The 132-parameter scale shows both the promise and the limits of the prototype. The source notes that the number of parameters used in the Chat GPT-4 large language model is reportedly 1 trillion. Against that comparison, the MIT chip is not competing with the largest AI systems.

Bandyopadhyay's team is instead aiming at smaller models where latency matters more than model size. The team is targeting AIs that work with up to 100,000 parameters. The argument is that useful systems do not need to start with large language models if the job is fast classification or sensing.

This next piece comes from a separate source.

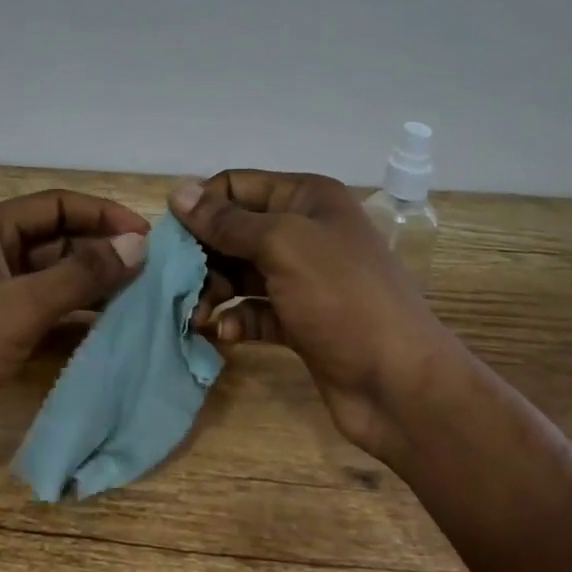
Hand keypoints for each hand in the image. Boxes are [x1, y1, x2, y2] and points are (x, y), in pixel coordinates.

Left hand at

In the study, the smaller model implemented on the chip recognized spoken vowels, a benchmark used in research on AI-focused hardware. It achieved 92 percent accuracy, which was on par with neural networks running on standard computers.

The same direction could matter for autonomous navigation. Bandyopadhyay described systems that repeatedly classify lidar signals with very fast latency, faster than human reflexes. His team believes chips like this could classify lidar data directly by feeding photons into photonic chips without converting them first into electrical signals.

The researchers also see a possible role in automotive vision systems that differ from today's camera-based designs. Instead of a standard camera pipeline, a large array of inputs could sample optical signals and send them directly to optical processors for machine-learning computation.

For now, the work is a modest beginning rather than a replacement for major AI accelerators. Its importance is narrower and more practical: it shows a way to combine linear and non-linear neural-network operations on a photonic chip, reducing the need to leave the optical domain just when speed matters most.